--- Exercise description ---
Please set down only the lines below starting with the line with "Figure 2. The" and going on through the line with "Figure 1. Methodology", verbatim and without pictures.

┌─ Raw data

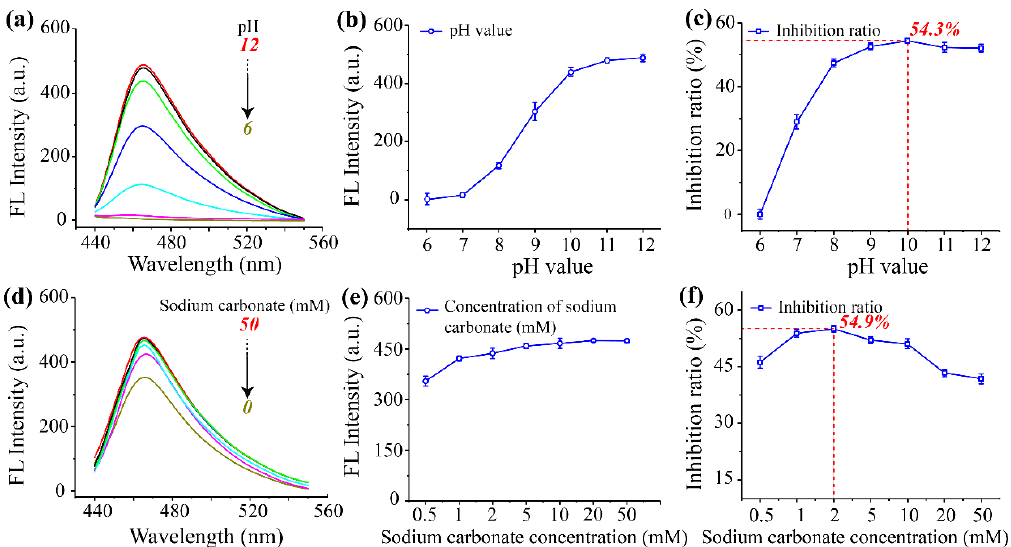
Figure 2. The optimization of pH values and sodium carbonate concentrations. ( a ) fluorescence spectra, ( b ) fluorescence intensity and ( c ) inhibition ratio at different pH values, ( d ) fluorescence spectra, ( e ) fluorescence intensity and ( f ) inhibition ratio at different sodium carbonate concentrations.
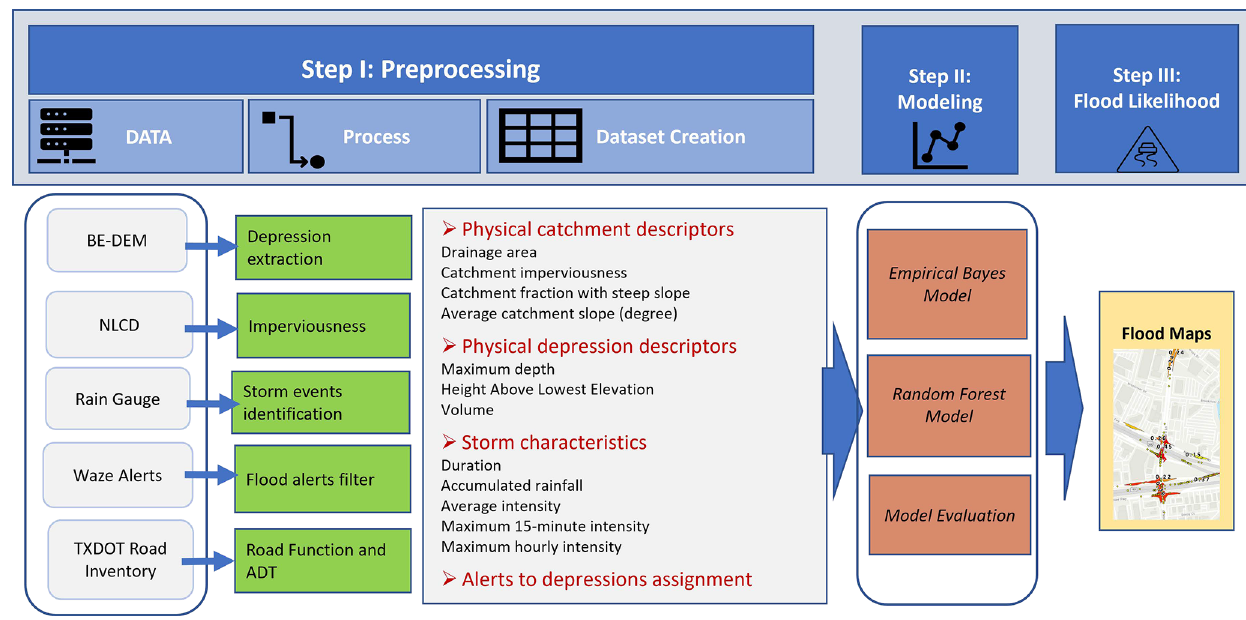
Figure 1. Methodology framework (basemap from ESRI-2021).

└─
┌─ Raw data

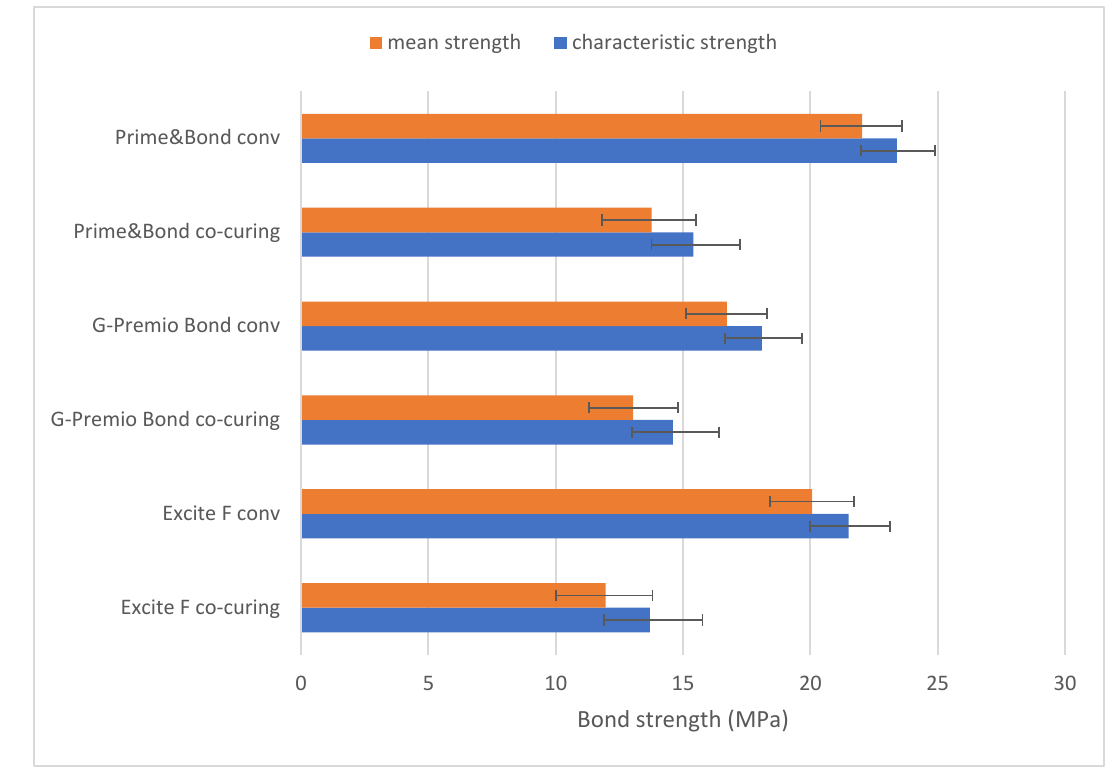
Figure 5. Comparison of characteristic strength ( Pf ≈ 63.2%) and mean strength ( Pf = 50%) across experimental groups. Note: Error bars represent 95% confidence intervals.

└─

--- Exercise answer ---
Figure 2. The optimization of pH values and sodium carbonate concentrations. ( a ) fluorescence spectra, ( b ) fluorescence intensity and ( c ) inhibition ratio at different pH values, ( d ) fluorescence spectra, ( e ) fluorescence intensity and ( f ) inhibition ratio at different sodium carbonate concentrations.
Figure 1. Methodology framework (basemap from ESRI-2021).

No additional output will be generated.